Date: January 23, 2026
For: Proxmox home server with mixed drives


Executive Summary

Recommended Solution:

  • Google sync: rclone with automated snapshots
  • Storage: mergerfs + SnapRAID for mixed drives
  • Archives: Deduplicate with jdupes, store on server + external HDD offsite
  • Critical configs: Git + automated backup script
  • Expansion path: Add drives to mergerfs pool anytime

1. Google Drive/Photos Sync Tools

Status: Actively maintained, v1.72.1 (Dec 2025), 55.1k stars

Pros:

  • Native Google Drive & Google Photos support built-in
  • Snapshot-friendly: Use rclone sync or rclone copy with --backup-dir for versioning
  • Automation: Easy systemd timers or cron jobs
  • Encryption: Built-in crypt backend if needed
  • Bandwidth control: Throttling, scheduling
  • Bisync mode: Two-way sync (experimental but stable)
  • Very active: 885 contributors, releases every few months
  • Mount option: Can mount Google Drive as filesystem
  • API limits handled: Built-in rate limiting and retry logic

Cons:

  • ⚠️ Command-line only (but many GUI wrappers exist: RcloneView, rclone UI)
  • ⚠️ Initial setup requires OAuth authentication
  • ⚠️ Google Photos has some limitations (album structure not preserved)

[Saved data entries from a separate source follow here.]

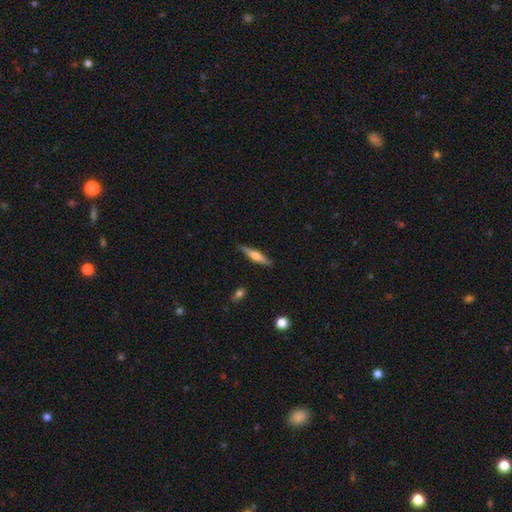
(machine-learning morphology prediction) Smooth or featured: featured or disk — 53% (smooth — 41%)
Edge-on disk: yes — 96% (no — 4%)
Edge-on bulge: rounded — 82% (boxy — 11%)
Merging: none — 88% (minor disturbance — 9%)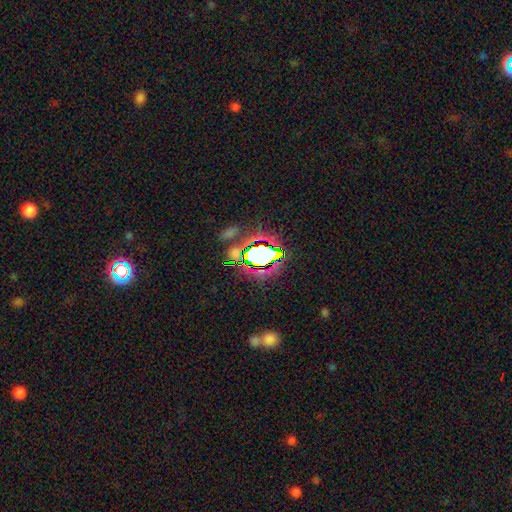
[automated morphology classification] Q: Smooth or featured?
A: star or artifact (61%); runner-up: smooth (26%)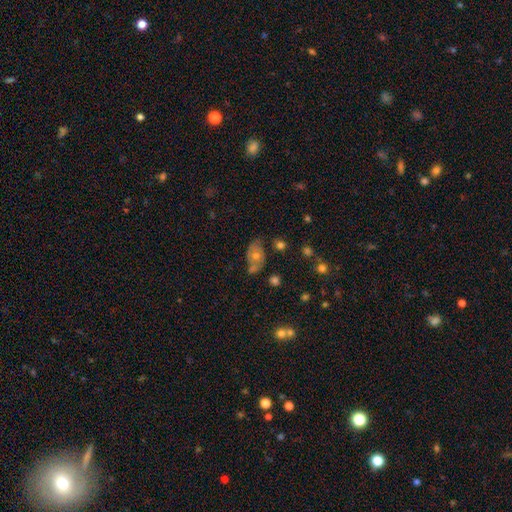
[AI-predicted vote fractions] This is possibly a smooth galaxy (46%). Merging: possibly none (56%).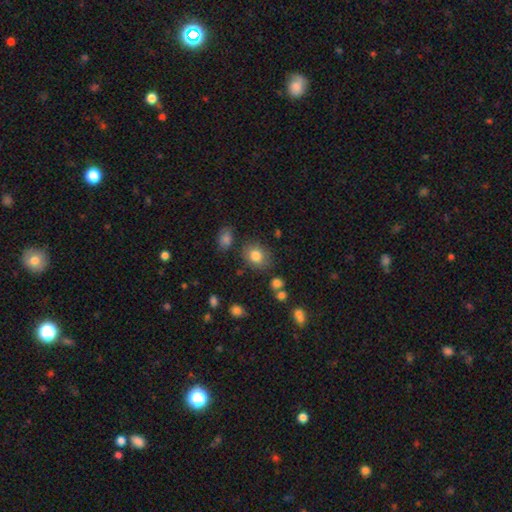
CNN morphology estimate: Smooth or featured?
  - smooth: 81% *
  - star or artifact: 10%
  - featured or disk: 8%
How rounded?
  - round: 59% *
  - in between: 40%
  - cigar-shaped: 1%
Merging?
  - none: 77% *
  - minor disturbance: 14%
  - merger: 5%
  - major disturbance: 4%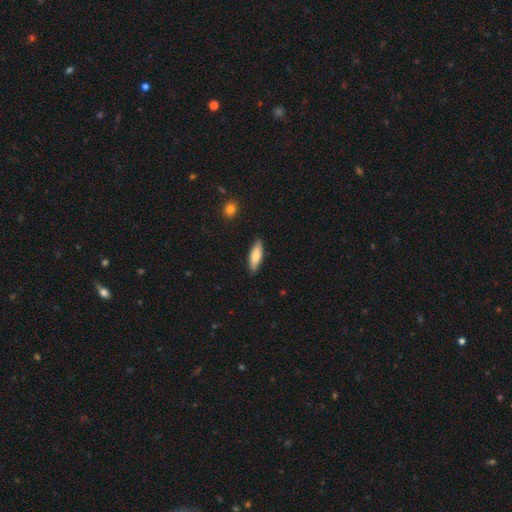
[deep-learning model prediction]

Best Practices for Your Use Case:

# Daily snapshot of Google Drive work docs (600GB)
rclone sync gdrive:/ /mnt/storage/google-drive-backup \
  --backup-dir /mnt/storage/google-drive-backups/$(date +%Y-%m-%d) \
  --drive-skip-gdocs \
  --transfers 8 \
  --checkers 16

# Daily snapshot of Google Photos (400GB)
rclone sync gphotos:/ /mnt/storage/google-photos-backup \
  --backup-dir /mnt/storage/google-photos-backups/$(date +%Y-%m-%d) \
  --transfers 4

Cost: FREE, open source (MIT license)


Alternative: insync

Status: Commercial, $29.99 one-time per account

Pros:

  • ✅ Native GUI application
  • ✅ Selective sync
  • ✅ Commercial support
  • ✅ Windows, Mac, Linux

Cons:

  • Not recommended for snapshots - designed for real-time sync
  • ❌ Cost adds up ($60 for 2 accounts)
  • ❌ Less flexible for automation

Verdict: Skip for your use case


Alternative: google-drive-ocamlfuse

Status: Linux only, less maintained

Cons:

  • ❌ Mount-only solution, not backup-focused
  • ❌ Performance issues with large files
  • ❌ Less actively maintained than rclone
  • ❌ No Google Photos support

Verdict: Skip, rclone is superior


2. Storage Strategy: Mixed Drives with Future Expansion

Why This Combo?

mergerfs (5.4k stars, v2.41.1 Nov 2025)

  • Perfect for mixed drives: 4TB, 1TB, 1TB, 250GB SSDs - all usable as-is
  • Add drives anytime: Just remount with new path
  • Individual filesystem access: If mergerfs fails, access drives directly
  • Near-native performance: Passthrough IO
  • Flexible policies: Control where files are written (most-free-space, existing-path, etc.)
  • No reformatting: Use existing ext4/xfs/btrfs drives

SnapRAID (v13.0, 2024)

  • Parity protection: Up to 6 parity disks (1-2 recommended for home)
  • Snapshot-based: Only scans changed files
  • Data verification: Scrub to detect silent corruption
  • Partial recovery: Loss limited to failed disks
  • Low resource: Runs periodically, not real-time
  • Flexible: Disks can be different sizes

Setup for Your Drives:

# 1. Format drives (if not already formatted)
sudo mkfs.ext4 -L data1 /dev/sdX  # 4TB Hitachi
sudo mkfs.ext4 -L data2 /dev/sdY  # 1TB WD Green
sudo mkfs.ext4 -L data3 /dev/sdZ  # 1TB WD Green (unused)
sudo mkfs.ext4 -L parity1 /dev/sdW # 4TB Maxtor external (for parity)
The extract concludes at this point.